Radiological Features
General Features
- Radiologic imaging is not typically the first-line diagnostic tool for MI, but it can provide supportive evidence and assess complications.
XR
- Chest X-ray may show signs of pulmonary oedema in the case of left ventricular failure secondary to MI.
CT
- Non-contrast: Can assess for complications, such as ventricular aneurysm.
- C+ Arterial: Cardiac CT angiography can visualise coronary artery occlusions or stenosis.
MRI
- T1: In the acute and subacute stages, T1-weighted imaging shows hyperintense signal due to oedema and haemorrhage.
- T2: T2-weighted imaging shows hyperintense signal due to oedema.
- T1 Gad+: Late gadolinium enhancement (LGE) allows for visualisation of myocardial scarring.
US
- B-mode: Echocardiography can assess ventricular function and identify regional wall motion abnormalities.

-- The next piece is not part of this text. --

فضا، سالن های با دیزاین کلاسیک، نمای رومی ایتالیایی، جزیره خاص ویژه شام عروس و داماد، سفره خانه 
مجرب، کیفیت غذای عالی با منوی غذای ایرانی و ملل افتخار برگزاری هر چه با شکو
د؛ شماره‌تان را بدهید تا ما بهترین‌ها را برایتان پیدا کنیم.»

- Colour Doppler: Can identify valvular regurgitation secondary to papillary muscle dysfunction.
Diagnosis
Diagnosis of myocardial infarction is typically made based on clinical presentation, ECG changes, and elevated cardiac biomarkers.
Differential Diagnosis
- Angina pectoris: This is chest pain due to transient myocardial ischaemia, but without myocardial necrosis.
- Acute pericarditis: This can cause chest pain and ECG changes, but cardiac biomarkers are typically not elevated.
- Pulmonary embolism: Can cause chest pain and dyspnoea. ECG may show right heart strain.
Management
Management includes immediate reperfusion therapy, either via thrombolysis or percutaneous coronary intervention (PCI), along with antiplatelet agents, beta-blockers, ACE inhibitors, and statins.